William Edward Burghardt Du Bois. Un guerriero sulla ‘Linea del Colore’. Biografia di un pensiero attuale (1ª Parte)

Come back to W.E.B Du Bois
Non c’è una e una sola ragione per scrivere di William Burghardt Du Bois, nessun retorico, accademico, centenario da celebrare. Eppure sono molte, tremendamente attuali, le motivazioni per tornare su uno dei più importanti intellettuali statunitensi di sempre.
La sua opera disegna il cammino afroamericano dalle vicende post-schiaviste alle lotte per i diritti civili.

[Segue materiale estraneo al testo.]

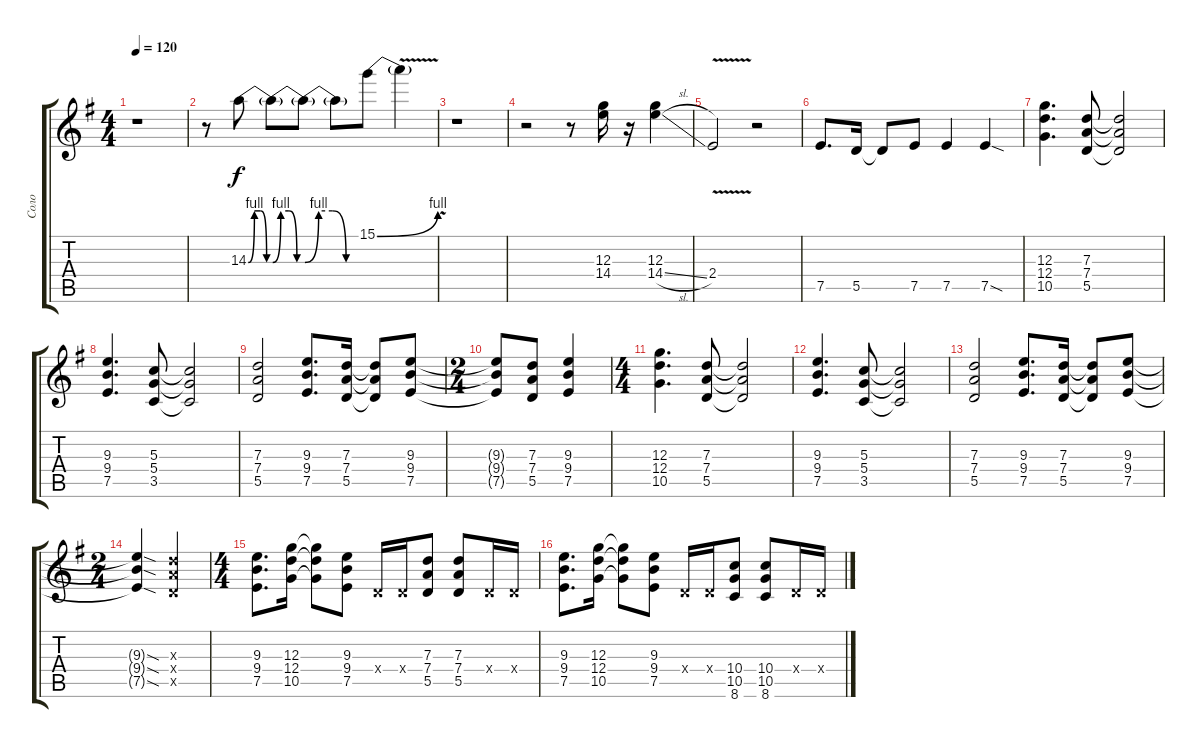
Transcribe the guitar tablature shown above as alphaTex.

\track ("Соло" "Соло") {instrument distortionguitar}
\staff {score tabs}
\tuning (E4 B3 G3 D3 A2 E2) {hide}
\ts (4 4)
\tempo 120
\clef g2
\ks g
r.1{dy f} |
r.8 14.3{be (custom 0 0 15 4 30 4 45 0 60 0)}.8 14.3{be (custom 0 0 15 4 30 4 45 0 60 0) t}.8 14.3{be (custom 0 0 15 4 30 4 45 0 60 0) t}.8 14.3{t}.8 15.1{be (bend 0 0 60 4)}.8 15.1{v t}.4 |
r.1 |
r.2 r.8 (12.3 14.4).16 r.16 (12.3 14.4{sl}).4 |
2.4{v}.2 r.2 |
7.5.8{d} 5.5.16 5.5{t}.8 7.5.8 7.5.4 7.5{sod}.4 |
(12.3 12.4 10.5).4{d} (7.3 7.4 5.5).8 (7.3{t} 7.4{t} 5.5{t}).2 |
(9.3 9.4 7.5).4{d} (5.3 5.4 3.5).8 (5.3{t} 5.4{t} 3.5{t}).2 |
(7.3 7.4 5.5).2 (9.3 9.4 7.5).8{d} (7.3 7.4 5.5).16 (7.3{t} 7.4{t} 5.5{t}).8 (9.3 9.4 7.5).8 |
\ts (2 4)
(9.3{t} 9.4{t} 7.5{t}).8 (7.3 7.4 5.5).8 (9.3 9.4 7.5).4 |
\ts (4 4)
(12.3 12.4 10.5).4{d} (7.3 7.4 5.5).8 (7.3{t} 7.4{t} 5.5{t}).2 |
(9.3 9.4 7.5).4{d} (5.3 5.4 3.5).8 (5.3{t} 5.4{t} 3.5{t}).2 |
(7.3 7.4 5.5).2 (9.3 9.4 7.5).8{d} (7.3 7.4 5.5).16 (7.3{t} 7.4{t} 5.5{t}).8 (9.3 9.4 7.5).8 |
\ts (2 4)
(9.3{sod t} 9.4{sod t} 7.5{sod t}).4 (7.3{x} 7.4{x} 5.5{x}).4 |
\ts (4 4)
(9.3 9.4 7.5).8{d} (12.3 12.4 10.5).16 (12.3{t} 12.4{t} 10.5{t}).8 (9.3 9.4 7.5).8 0.4{x}.16 0.4{x}.16 (7.3 7.4 5.5).8 (7.3 7.4 5.5).8 0.4{x}.16 0.4{x}.16 |
(9.3 9.4 7.5).8{d} (12.3 12.4 10.5).16 (12.3{t} 12.4{t} 10.5{t}).8 (9.3 9.4 7.5).8 0.4{x}.16 0.4{x}.16 (10.4 10.5 8.6).8 (10.4 10.5 8.6).8 0.4{x}.16 0.4{x}.16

La sua ombra si adagia nel Black Power di ieri come nel più recente Black Lives Matter (1).
Riproporne il pensiero, farlo dalle colonne de ‘IL BLUES’, assume, coerentemente con i propositi di questa rivista, il significato di arricchire la passione per il blues di un prezioso controcanto, un antidoto alla sua mitizzazione.
L’ambizione è quella d’offrire un profilo rispettoso, necessariamente incompleto, del suo pensiero. Un richiamo d’attenzione su una figura imponente, al contempo: storico, scienziato sociale, romanziere, militante politico, poeta.
Sebbene Du Bois manchi di espliciti riferimenti al blues la sua scrittura è pervasa dalla soggettività controvento del ‘Popolo Negro(2).

Non c’è oggi alcuna musica americana vera se non le dolci selvagge melodie dello schiavo Negro; le fiabe americane sono indiane o africane; noi siamo la sola oasi di fede semplice e rispetto in un deserto polveroso di denaro e di eleganza  (Du Bois, 1897) (3).

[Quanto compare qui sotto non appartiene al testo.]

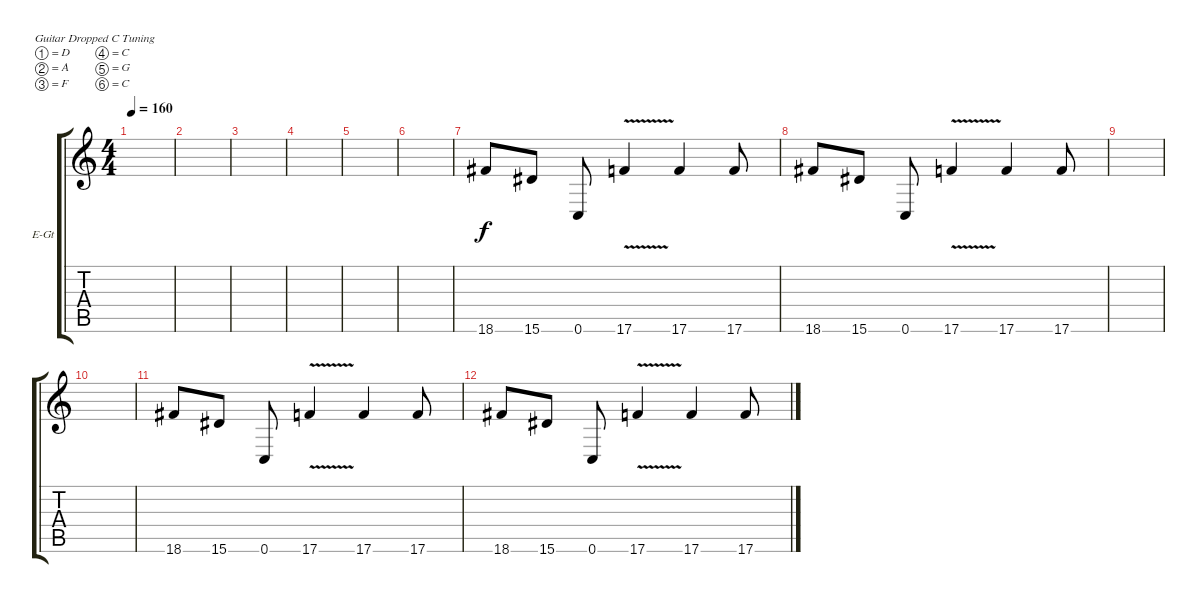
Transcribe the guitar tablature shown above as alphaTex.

Stimolare la scoperta, la lettura, di W.E.B. Du Bois è trattenere un ragionevole ausilio per non abbandonarsi alla sola deriva estetica di questa musica.
Sulla sua figura, a più di cinquanta anni dalla scomparsa (4), non manca di depositarsi, distratta, la polvere del tempo e nondimeno il suo nome è un “inciampo” inevitabile della storia americana. Du Bois è dotato di una rara, inarrivabile, capacità descrittiva della condizione afroamericana del ‘900, le sue analisi sono profonde, scomoda è la figura politica.

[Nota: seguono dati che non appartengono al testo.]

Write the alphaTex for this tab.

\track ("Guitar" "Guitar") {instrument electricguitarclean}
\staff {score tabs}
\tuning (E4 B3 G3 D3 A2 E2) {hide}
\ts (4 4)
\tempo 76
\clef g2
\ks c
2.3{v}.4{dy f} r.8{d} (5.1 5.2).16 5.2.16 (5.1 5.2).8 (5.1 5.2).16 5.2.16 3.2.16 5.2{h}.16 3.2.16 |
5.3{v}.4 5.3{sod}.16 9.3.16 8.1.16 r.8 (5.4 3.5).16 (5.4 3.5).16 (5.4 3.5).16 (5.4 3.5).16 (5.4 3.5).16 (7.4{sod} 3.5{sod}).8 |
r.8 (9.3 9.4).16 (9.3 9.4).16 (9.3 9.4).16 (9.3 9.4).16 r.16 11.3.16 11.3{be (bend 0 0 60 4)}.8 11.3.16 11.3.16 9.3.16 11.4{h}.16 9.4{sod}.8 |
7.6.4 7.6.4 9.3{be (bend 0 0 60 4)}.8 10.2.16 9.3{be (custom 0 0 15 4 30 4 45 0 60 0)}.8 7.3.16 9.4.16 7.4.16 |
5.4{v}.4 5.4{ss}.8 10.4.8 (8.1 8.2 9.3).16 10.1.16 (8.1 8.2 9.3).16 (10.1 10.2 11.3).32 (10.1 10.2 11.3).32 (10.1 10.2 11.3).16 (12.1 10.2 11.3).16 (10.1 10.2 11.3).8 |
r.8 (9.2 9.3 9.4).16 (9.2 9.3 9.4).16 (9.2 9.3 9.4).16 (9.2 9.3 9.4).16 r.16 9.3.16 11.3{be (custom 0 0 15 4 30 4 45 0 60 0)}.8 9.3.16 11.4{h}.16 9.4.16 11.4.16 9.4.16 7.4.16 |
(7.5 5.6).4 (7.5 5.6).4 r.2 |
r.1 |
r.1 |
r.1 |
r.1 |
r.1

Il suo racconto del ‘Negro Americano’ ha la potenza dell’affresco inestimabile. Una sorta di binario parallelo, per chi, appassionato di blues, musicista e no, voglia approfondire, contestualizzare i momenti nei quali questa musica è nata e si è sviluppata.
Il suo è stato un impegno costante, cocciuto, intellettuale e politico. Le riflessioni, le battaglie ingaggiate con l’establishment americano per traguardi di uguaglianza, giustizia, promozione sociale, della popolazione nera americana, sono il corrimano cui aggrapparsi per ‘vedere’ l’esordio del blues a fine ‘800, percepirne i contesti, lo sviluppo, ben oltre la Golgen Age degli anni ’50 del ‘900.
Questo insieme di motivi costituiscono, in se, la sostanziale premessa per tornare a W.E.B. Du Bois. A questi va aggiunta la sconsolante attualità del suo pensiero. Le intuizioni di Du Bois circa la condizione del ‘Negro’ sono tuttora vive nei concetti di ‘Linea del Colore’, di ‘Doppia Coscienza’.

Il “guardarsi come problema attraverso gli occhi degli altri” è ancora un attrezzo interpretativo adeguato quando si è posti di fronte al tema della razza, del razzismo, della diversità. Aiutano a estrarre una relazione plausibile tra fatti apparentemente distanti ma accomunati da un medesimo stigma inferiorizzante.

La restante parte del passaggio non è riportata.